DOCUMENT EXCERPT: Begin

Image-segmentation-based methods usually firstly used a local adaptive thresholding method to segment the Braille image into several parts such as shadows, light, and background then identified Braille recto and verso dots through the combination rules of these parts [10–14]. This type of Braille dots detection method was sensitive to the thresholding value and getting the final result through multiple steps was easy to accumulate errors. In order to avoid the above problems, another type of Braille dot detection method directly detected Braille dots by combining manual feature mining and machine learning methods. Features and machine learning methods include Haar and SVM [3]; HOG and SVM [15]; Haar, LBP, HOG, and Adaboost [16]; and others. Morgavi et al. used a simple neural network to detect Braille dots [17]. Venugopal-Wairagade used Hough transform for circle detection to find Braille dots [18].
In recent years, methods for directly detecting Braille characters have begun to appear. Li et al. used a segmentation CNN with modified UNet [19] architecture to detect Braille characters directly at CVPRW 2020 [20]. In this work, they used a neural network to determine which pixels belong to Braille characters, and then subsequent postprocessing was required to aggregate multiple pixels to form Braille characters based on the segmentation results. Actually, as the most effective technology in the field of object detection [21–23], CNN is rarely applied to the field of Braille detection. We think there is more work to do for the research of Braille character detection based on CNN.
Summarizing the work on Braille detection, it is found that the following two problems have not been solved well. The first is that there are few public Braille image data sets, especially a lack of natural scene image data sets. Another is that most Braille dots detection methods detect Braille characters in multiple steps, which tends to accumulate errors. And there are few works for Braille character detection based on CNN. Based on the above analysis, we constructed a natural Braille image data set and used CNN to propose an anchor-free Braille character detection method based on edge features. We also compared the performance between our method and other classic methods.
3. NSBD: Natural Scene Braille Image Data Set
We constructed a natural scene Braille image data set named NSBD. Different from the existing Braille image data set, all Braille images in NSBD are natural scene images and are obtained in two ways. Some images are downloaded from the Internet, and the other images are taken with mobile phones. There are a total of 212 images in NSBD where 164 images are used for training and others are used for testing.
3.1. Braille Images in NSBD
Unlike Braille characters in scanned Braille document images, which have a simple and uniform background, consistent size, and regular arrangement. Braille characters in natural scene images have different backgrounds, different size, different colors, and so on. Especially, some Braille characters in images are blurry and blend with the background, making them extremely difficult to detect, as shown in Figure 2. In Figure 2, Braille characters in natural scenes exist on a variety of backgrounds including walls, cards, and elevator buttons; the size of Braille characters varies greatly; the color and direction of Braille characters are also different. These characteristics of Braille characters in natural scene images make them difficult to be detected by the existing methods proposed for scanned Braille document images.

In addition, there are some Braille document images taken with a mobile phone. These images are skewed at different angles, and the lights shining on the Braille character are not uniform; Braille characters and Chinese characters are mixed together as shown in Figure 3.

DOCUMENT EXCERPT: End

• [REQUIRED ACTION A]: According to the Braille detection excerpt, why did a second type of Braille dot detection method, which combines manual feature mining with machine learning, come into use? Answer in one to three sentences.
• [REQUIRED ACTION B]: Write a continuation of the Braille detection excerpt that picks up after its final sentence.
The items come from a different source than the Braille detection excerpt.

SUPPLIED DATA: Begin

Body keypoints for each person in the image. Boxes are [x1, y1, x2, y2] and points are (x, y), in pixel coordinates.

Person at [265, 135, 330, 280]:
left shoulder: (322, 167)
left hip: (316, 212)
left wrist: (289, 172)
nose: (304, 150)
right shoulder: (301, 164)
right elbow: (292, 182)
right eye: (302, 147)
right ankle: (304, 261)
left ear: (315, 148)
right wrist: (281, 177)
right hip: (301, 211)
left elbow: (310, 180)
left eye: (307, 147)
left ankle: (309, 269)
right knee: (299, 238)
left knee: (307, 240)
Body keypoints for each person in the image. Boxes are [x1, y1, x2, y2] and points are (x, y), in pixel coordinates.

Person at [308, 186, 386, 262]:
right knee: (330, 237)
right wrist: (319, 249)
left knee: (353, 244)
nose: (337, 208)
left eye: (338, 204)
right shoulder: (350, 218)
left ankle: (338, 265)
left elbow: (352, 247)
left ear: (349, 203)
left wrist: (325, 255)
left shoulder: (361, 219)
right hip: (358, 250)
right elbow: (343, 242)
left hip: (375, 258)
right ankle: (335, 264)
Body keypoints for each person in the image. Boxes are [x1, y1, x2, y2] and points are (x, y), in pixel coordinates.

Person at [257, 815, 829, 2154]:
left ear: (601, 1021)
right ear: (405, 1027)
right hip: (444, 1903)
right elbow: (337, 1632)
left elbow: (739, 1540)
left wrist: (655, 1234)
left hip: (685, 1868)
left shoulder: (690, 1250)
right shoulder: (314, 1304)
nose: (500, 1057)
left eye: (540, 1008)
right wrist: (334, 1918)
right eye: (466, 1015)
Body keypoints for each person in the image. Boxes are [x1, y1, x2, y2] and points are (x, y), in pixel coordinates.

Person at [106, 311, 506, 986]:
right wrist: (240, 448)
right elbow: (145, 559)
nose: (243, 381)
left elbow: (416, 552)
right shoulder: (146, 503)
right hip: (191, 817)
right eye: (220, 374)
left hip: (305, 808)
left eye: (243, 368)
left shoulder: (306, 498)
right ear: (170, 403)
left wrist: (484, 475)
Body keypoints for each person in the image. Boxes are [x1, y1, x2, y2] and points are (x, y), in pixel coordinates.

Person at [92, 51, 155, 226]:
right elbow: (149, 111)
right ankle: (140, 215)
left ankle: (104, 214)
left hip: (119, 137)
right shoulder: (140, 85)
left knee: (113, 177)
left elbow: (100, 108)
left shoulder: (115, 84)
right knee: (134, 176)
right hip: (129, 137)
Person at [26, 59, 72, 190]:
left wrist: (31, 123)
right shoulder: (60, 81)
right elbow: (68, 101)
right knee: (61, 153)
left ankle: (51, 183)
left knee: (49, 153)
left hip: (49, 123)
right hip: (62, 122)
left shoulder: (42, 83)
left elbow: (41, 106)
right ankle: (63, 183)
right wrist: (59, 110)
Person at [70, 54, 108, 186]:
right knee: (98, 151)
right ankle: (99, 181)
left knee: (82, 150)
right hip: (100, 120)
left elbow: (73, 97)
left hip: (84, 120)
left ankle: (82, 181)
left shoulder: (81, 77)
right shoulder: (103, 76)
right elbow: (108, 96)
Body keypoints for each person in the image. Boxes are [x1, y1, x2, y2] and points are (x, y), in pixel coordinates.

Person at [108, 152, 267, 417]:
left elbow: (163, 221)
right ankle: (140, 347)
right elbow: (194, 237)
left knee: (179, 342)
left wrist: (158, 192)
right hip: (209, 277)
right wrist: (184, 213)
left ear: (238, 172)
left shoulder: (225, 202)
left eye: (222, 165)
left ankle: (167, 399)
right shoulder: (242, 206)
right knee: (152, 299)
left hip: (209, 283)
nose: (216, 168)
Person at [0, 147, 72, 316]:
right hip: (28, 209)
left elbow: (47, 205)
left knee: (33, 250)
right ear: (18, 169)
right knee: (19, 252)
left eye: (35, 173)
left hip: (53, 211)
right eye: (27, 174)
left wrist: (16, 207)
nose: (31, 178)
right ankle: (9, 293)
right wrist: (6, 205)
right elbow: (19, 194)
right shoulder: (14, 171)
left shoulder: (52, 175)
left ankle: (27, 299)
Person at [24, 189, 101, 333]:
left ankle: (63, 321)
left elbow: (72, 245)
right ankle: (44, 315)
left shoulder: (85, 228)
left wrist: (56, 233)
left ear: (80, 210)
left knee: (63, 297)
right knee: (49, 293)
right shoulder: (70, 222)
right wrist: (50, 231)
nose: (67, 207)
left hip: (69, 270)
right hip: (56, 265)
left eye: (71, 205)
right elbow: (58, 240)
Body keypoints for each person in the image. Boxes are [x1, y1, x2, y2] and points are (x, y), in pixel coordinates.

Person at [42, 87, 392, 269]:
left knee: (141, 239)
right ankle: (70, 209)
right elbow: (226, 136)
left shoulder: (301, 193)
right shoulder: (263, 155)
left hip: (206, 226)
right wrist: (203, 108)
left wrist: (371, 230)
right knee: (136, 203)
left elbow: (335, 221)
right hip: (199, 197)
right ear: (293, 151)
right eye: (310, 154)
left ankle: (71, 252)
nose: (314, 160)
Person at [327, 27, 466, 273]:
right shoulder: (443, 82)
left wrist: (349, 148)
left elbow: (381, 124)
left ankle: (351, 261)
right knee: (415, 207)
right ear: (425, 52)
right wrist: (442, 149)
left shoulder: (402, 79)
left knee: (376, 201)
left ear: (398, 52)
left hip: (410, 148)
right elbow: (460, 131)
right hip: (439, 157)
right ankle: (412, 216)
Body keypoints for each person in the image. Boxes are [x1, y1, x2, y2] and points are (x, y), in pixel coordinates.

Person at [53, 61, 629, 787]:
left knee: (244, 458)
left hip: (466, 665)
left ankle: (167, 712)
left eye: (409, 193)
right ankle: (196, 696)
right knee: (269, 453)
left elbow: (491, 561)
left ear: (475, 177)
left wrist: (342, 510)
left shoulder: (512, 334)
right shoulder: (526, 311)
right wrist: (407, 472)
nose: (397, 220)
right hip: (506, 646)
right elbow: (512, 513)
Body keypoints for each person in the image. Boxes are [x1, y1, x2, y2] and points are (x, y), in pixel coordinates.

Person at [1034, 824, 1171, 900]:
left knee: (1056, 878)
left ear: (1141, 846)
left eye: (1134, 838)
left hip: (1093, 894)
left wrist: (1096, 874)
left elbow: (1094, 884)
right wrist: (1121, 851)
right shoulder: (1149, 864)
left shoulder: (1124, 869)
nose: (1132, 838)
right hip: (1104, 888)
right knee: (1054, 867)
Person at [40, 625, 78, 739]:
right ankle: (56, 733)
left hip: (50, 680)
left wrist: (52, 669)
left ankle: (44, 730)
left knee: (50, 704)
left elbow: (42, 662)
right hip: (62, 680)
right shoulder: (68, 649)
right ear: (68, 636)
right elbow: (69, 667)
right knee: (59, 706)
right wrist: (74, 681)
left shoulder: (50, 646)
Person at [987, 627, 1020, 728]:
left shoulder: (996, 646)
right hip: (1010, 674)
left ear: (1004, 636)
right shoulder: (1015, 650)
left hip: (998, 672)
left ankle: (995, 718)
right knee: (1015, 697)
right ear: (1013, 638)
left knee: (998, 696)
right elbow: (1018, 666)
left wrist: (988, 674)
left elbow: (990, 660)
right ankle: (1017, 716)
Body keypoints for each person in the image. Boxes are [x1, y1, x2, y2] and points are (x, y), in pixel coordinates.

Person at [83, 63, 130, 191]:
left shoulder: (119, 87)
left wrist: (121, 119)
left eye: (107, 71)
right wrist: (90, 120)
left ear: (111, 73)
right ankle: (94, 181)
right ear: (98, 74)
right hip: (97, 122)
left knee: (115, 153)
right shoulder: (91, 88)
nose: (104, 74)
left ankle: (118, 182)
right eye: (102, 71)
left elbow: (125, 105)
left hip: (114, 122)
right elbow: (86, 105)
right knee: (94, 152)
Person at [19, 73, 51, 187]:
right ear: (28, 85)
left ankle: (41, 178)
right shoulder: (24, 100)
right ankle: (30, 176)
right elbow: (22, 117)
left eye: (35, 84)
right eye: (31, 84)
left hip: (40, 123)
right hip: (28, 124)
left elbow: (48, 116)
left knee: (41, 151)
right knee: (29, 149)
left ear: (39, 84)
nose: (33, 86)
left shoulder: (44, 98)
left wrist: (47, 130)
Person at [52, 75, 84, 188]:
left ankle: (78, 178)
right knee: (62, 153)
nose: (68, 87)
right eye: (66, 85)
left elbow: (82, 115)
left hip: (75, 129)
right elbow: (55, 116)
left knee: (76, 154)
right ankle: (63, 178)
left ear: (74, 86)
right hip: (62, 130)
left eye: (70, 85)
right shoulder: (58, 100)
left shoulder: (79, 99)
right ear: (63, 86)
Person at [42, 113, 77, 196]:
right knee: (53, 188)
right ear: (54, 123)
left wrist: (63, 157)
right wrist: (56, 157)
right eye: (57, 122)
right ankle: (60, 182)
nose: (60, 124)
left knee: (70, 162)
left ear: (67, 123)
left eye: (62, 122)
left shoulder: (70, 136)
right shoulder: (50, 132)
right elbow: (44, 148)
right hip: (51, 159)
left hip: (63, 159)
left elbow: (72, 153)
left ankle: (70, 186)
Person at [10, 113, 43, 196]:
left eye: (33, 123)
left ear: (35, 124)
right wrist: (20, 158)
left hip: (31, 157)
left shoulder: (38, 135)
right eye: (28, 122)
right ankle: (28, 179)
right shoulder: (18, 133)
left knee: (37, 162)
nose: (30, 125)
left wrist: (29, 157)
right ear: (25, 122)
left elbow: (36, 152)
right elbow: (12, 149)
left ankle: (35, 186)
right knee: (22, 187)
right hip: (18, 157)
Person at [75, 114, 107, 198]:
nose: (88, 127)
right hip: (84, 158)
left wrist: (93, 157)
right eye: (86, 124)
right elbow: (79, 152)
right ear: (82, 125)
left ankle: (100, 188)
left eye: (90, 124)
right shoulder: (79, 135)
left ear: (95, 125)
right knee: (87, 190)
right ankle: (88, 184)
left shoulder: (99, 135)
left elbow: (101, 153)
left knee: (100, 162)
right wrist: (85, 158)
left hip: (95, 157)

SUPPLIED DATA: End

• [REPLY A]: Image-segmentation-based methods were sensitive to the thresholding value, and reaching the final result through multiple steps easily accumulated errors. The second type of method detected Braille dots directly to avoid these problems.

• [REPLY B]:
3.2. Label Files in NSBD
Braille characters in all images in NSBD are marked with rectangle boxes. We used the tool named Labelme to mark all Braille characters and then used the generated JSON files to generate label files in VOC format and ICDAR format with MATLAB code. The structure of the database folder is shown in Figure 4. There are three folders that represent the original image and label files, ICDAR format files, and VOC format files. In the original files, each Braille image corresponds to two files: JSON file and txt file. Each line in the txt file represents the position of a Braille character (coordinate values of the upper left and lower right corners). In ICDAR format files, each Braille image corresponds to a txt file. Each line in the txt file represents the coordinate values of four vertices in the clockwise direction. In VOC format files, each Braille image corresponds to a xml file in which the coordinate values of the upper left and lower right vertices of all Braille character rectangles are given.

4. Methods
We firstly analyzed the characteristics of Braille characters in natural scene images and the structure difference between Braille characters and Chinese and English characters. Then we combined the edge feature of Braille character and the idea of the anchor-free method, a classic object detection technology suitable for small object detection in CNN, to propose an anchor-free Braille character detection method based on edge feature in natural scene images.
4.1. Characteristics of Braille Characters in Natural Scene Images
As shown in Figure 5, Braille characters in natural scene images are always small and vary in size, color, and background. Especially, some Braille characters are blended with the background. As the most effective tool for mining object features in natural scene images in recent years, CNN has achieved excellent performance. So we think CNN is a good choice to mine the features of Braille characters in natural scene images. In addition, activated by the work in [24], we analyze that Braille characters in natural scene images are relatively small in size and are suitable to use the anchor-free method for detection.

We further analyze the difference in writing between Braille characters and common characters such as Chinese or English characters. Chinese or English characters consist of strokes, and these strokes fill the middle region of characters. While Braille characters consist of Braille dots, and these Braille dots are located at the edges, not the middle region of the Braille character rectangle as shown in Figure 6. So we think the pixels at the edge of the Braille character are the key to Braille character detection.

(a)

(b)

(c)
We concluded that Braille characters in natural scene images have the main following characteristics: (1) in addition to the inherent characteristics of text in natural scene images, Braille characters in natural scene images are mostly small in size. (2) Braille characters consist of Braille dots that are discontinuous and only located at the edge of Braille characters. Based on the above analysis, we proposed an anchor-free Braille character detection method based on edge features. In our method, firstly ResNet-50 [25] was used as the backbone of CNN, and different size feature layers were merged to mine the Braille character feature fully. Then Braille character pixels at the edge were detected on a larger feature map. Finally, the distances of these pixels to the four sides of the character rectangle were predicted. We will introduce our proposed method below from the framework of our approach, the loss function, and how to predict Braille character rectangle.
4.2. The Framework of Our Approach
The framework illustration of our approach is shown in Figure 7. We selected ResNet-50 as the backbone of CNN. There are five stages of feature maps with different sizes in ResNet-50, and these feature maps are merged to mine the features of Braille characters according to formula (1). In formula (1), fi is the feature map of the i-th layer in ResNet-50, and hi is the merged feature map of hi-1 and fi. Considering that the Braille character is relatively small, we finally perform the prediction of edge line map and geometry map at the feature map whose size is (H/2 × W/2). Here, H and W are the height and width of the input image, respectively.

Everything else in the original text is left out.